Learning to mother: Epigenetic mechanisms drive plasticity in the maternal neural circuit - Danielle Stolzenberg

Tuesday, 2 September, 2014 - 11:30 to 12:30
Mothering involves complex behavioral modifications aimed at ensuring the survival of progeny. Most female mammals learn to mother. Although the hormonal events of gestation, birth, and lactation typically coincide with the onset of mothering, these events only partially overlap with maternal responsiveness. Instead, the experience of becoming a mother results in a sustained sensitivity toward offspring long after these hormone-mediated events have waned. Critical questions are what neural mechanisms initiate and sustain the constant display of maternal caregiving behaviors? Maternal experiences are likely consolidated in the neural circuits that regulate maternal behavior. The medial preoptic area (MPOA) of the hypothalamus plays a central role in these circuits, integrating hormonal and infant-related information from all sensory modalities and regulating maternal behavior responses through activation of the mesolimbic dopamine system. Maternal experience induces plastic changes in this circuit. One hypothesis is that alterations in the structure of chromatin (DNA and its supporting proteins, histones) affect gene expression in MPOA neurons. Thus,
maternal experience may alter the way in which MPOA neurons respond to offspring because the pattern of gene expression that supports maternal responsiveness has been altered by structural remodeling of the chromatin. This level of transcriptional regulation, which occurs "above" the level of the genome, is referred to as epigenetic.
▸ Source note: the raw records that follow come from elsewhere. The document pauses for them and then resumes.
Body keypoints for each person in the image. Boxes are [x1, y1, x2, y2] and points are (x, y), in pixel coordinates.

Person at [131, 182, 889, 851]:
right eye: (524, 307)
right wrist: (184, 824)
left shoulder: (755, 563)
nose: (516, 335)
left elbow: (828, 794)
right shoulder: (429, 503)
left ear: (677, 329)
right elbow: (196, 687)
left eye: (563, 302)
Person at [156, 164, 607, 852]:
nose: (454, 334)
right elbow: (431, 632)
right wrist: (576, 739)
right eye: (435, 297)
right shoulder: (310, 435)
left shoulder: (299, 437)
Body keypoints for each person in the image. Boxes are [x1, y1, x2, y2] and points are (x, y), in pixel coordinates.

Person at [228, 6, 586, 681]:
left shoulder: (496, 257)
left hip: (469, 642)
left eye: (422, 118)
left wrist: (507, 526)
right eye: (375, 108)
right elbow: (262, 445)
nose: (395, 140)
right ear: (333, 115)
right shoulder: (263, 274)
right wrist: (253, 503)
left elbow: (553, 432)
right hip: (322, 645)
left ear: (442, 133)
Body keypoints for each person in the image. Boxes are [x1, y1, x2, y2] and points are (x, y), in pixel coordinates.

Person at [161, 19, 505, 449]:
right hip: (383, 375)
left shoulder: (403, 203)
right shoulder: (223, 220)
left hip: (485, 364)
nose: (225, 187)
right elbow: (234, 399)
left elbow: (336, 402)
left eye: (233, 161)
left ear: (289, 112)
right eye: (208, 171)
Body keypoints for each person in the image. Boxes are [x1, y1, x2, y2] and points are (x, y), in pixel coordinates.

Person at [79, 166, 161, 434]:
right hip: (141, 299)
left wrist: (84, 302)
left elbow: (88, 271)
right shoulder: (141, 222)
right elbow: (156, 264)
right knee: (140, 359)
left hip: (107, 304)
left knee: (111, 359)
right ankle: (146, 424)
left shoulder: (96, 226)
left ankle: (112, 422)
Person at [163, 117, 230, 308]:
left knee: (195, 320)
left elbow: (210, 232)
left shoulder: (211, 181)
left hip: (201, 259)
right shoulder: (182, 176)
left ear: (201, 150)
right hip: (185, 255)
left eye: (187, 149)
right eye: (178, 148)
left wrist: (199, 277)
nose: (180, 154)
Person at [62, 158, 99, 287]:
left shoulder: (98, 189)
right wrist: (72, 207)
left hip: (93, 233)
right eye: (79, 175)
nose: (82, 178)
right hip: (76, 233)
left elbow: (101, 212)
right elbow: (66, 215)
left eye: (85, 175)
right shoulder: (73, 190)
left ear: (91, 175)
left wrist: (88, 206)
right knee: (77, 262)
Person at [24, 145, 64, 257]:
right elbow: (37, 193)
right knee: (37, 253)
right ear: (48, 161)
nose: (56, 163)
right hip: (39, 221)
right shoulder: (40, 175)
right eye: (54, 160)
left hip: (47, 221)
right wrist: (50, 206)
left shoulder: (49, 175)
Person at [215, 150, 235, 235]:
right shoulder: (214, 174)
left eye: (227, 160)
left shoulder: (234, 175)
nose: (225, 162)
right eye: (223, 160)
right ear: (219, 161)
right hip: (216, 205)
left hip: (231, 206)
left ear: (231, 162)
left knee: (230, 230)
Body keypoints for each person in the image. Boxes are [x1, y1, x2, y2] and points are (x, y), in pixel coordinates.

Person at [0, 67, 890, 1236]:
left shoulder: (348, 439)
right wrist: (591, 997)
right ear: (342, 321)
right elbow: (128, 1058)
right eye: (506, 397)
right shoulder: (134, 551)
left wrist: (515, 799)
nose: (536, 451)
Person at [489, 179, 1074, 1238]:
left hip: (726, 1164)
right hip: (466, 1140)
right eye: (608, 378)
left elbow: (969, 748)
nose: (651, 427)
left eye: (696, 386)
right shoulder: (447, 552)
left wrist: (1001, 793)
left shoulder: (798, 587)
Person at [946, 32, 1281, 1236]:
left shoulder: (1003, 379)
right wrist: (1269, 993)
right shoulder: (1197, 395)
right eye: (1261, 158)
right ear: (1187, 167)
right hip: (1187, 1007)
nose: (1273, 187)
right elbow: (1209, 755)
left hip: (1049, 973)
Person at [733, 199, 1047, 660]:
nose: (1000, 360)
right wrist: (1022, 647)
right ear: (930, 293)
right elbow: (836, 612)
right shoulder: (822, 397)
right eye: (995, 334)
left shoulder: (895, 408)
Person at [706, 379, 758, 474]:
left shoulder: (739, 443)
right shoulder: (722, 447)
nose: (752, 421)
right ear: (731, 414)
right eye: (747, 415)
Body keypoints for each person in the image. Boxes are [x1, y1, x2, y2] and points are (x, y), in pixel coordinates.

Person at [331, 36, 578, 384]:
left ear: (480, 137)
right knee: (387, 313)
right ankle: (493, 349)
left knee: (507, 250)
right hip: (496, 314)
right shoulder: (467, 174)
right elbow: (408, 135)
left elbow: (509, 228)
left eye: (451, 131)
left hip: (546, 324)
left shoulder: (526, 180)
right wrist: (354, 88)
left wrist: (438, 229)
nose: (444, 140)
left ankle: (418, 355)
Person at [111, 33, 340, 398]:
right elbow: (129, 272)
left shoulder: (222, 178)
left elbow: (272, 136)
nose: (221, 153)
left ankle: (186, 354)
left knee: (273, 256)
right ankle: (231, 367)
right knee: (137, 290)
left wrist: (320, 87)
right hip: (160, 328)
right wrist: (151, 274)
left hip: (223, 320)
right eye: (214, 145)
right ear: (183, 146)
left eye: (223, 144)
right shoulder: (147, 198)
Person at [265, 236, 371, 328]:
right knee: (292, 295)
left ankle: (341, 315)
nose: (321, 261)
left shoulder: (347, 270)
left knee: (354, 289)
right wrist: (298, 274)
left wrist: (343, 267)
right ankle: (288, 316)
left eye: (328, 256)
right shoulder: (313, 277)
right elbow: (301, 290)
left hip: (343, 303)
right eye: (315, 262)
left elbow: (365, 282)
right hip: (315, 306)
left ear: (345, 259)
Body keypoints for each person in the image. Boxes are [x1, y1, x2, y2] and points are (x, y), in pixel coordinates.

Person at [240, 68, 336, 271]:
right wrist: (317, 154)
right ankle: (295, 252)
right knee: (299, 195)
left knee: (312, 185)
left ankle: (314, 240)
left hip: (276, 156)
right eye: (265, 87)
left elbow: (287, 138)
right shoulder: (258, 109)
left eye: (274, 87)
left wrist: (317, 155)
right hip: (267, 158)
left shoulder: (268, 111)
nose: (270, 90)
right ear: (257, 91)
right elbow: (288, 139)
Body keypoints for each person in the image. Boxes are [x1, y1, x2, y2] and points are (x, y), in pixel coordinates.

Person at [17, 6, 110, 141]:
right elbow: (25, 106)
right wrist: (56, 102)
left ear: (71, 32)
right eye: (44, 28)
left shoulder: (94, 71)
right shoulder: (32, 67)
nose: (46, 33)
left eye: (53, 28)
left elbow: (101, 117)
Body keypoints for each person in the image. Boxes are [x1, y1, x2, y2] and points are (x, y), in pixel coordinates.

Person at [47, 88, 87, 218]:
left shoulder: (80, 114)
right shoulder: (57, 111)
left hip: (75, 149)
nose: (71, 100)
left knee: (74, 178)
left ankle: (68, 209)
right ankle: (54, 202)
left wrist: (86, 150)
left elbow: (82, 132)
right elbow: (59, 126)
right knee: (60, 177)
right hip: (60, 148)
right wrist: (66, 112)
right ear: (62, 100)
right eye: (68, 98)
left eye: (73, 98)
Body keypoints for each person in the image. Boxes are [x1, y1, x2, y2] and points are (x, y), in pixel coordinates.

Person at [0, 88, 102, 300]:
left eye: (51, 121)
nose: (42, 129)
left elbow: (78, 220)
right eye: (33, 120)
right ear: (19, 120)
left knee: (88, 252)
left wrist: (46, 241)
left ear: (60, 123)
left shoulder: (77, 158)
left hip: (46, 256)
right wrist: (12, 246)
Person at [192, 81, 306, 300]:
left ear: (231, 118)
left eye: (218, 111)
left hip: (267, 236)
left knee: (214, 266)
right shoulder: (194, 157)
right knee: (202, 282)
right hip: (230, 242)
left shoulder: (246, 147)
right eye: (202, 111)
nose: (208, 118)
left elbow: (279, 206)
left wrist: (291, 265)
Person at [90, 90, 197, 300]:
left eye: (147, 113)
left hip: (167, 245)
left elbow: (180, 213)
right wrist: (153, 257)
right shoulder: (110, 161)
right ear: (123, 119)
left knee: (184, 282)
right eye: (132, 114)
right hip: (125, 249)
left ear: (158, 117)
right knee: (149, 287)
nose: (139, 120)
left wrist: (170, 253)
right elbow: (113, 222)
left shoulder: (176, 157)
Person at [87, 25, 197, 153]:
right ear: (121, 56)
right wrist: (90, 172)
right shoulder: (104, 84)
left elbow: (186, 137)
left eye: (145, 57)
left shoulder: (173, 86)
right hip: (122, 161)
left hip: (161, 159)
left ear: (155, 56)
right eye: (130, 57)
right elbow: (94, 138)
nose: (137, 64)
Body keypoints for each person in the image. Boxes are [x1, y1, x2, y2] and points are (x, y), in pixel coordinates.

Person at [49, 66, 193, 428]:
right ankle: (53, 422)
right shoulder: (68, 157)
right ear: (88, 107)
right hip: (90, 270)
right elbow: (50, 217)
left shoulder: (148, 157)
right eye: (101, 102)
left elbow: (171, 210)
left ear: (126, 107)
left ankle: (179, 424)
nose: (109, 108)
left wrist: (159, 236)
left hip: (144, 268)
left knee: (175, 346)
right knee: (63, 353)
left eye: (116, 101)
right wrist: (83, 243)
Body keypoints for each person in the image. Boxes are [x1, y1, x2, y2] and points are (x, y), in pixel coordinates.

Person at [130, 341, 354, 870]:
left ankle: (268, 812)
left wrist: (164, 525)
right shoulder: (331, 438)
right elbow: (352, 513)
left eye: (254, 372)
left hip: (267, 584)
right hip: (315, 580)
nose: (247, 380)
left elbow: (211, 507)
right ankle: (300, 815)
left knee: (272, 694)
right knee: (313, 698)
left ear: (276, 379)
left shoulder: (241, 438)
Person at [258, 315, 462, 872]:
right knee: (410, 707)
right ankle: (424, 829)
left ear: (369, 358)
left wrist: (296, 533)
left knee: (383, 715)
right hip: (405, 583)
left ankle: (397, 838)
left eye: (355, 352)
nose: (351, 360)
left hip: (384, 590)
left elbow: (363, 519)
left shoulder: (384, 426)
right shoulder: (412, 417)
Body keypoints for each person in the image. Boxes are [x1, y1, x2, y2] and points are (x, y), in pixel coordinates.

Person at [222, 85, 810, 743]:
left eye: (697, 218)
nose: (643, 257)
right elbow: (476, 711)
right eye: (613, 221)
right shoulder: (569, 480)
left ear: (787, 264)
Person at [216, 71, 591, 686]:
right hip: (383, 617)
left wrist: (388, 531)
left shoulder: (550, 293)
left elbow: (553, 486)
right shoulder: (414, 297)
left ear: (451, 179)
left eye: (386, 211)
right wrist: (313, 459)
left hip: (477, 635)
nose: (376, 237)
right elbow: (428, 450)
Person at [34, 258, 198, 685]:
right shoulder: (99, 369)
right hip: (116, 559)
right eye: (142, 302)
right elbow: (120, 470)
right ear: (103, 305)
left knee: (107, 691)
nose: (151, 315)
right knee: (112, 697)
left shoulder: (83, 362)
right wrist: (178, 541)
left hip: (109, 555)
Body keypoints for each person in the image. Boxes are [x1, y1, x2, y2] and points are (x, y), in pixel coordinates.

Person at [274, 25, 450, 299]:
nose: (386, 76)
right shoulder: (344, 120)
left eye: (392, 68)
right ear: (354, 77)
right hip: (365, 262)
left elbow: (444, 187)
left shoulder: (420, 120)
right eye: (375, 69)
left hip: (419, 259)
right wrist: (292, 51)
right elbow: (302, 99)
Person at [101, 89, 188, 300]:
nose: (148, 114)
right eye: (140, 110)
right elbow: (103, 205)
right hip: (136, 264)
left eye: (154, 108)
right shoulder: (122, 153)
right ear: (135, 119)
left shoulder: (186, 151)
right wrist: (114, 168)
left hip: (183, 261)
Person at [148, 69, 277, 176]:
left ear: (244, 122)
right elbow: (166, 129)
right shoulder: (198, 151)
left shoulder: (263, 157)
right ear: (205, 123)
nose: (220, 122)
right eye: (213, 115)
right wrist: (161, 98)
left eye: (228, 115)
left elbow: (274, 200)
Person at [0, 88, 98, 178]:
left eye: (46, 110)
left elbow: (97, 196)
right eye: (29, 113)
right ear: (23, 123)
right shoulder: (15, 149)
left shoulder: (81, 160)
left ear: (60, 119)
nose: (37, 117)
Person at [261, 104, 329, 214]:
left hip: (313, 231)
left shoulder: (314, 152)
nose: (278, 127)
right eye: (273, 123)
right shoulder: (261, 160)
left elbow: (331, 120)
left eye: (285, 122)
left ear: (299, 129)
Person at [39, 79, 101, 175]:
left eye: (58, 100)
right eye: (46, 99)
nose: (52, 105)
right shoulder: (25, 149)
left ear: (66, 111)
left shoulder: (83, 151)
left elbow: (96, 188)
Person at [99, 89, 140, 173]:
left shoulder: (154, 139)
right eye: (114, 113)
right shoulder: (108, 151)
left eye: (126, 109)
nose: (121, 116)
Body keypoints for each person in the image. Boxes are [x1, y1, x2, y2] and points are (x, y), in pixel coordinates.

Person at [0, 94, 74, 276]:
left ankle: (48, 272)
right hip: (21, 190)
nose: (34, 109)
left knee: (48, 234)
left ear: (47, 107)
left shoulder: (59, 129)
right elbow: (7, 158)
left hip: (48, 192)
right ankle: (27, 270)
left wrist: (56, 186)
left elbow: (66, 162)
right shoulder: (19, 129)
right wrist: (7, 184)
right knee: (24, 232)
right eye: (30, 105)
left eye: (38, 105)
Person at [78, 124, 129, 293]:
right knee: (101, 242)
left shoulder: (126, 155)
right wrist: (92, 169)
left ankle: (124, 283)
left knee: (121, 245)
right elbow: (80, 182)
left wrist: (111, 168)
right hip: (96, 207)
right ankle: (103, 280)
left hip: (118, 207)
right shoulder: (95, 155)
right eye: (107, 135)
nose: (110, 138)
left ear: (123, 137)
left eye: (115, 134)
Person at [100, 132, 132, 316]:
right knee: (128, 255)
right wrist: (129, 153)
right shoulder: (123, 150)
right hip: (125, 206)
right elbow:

Using a rodent model, my laboratory has explored the idea that epigenetic processes set new programs of gene expression into motion, which may underlie the plastic reorganization of the maternal circuit. In support of this idea, post-translational modifications of histones by histone acetyltransferase (HAT) enzymes leave “epigenetic marks" that control gene expression in the MPOA. For example, maternal experience is associated with increased expression of specific genes and the recruitment of CREB binding protein, a HAT, to their promoter regions. Further, increasing HAT activity facilitates maternal learning in inexperienced female mice. Finally, the extent to which epigenetic modifications of MPOA produce effects on maternal learning through an interaction with the mesolimbic dopamine system will be discussed.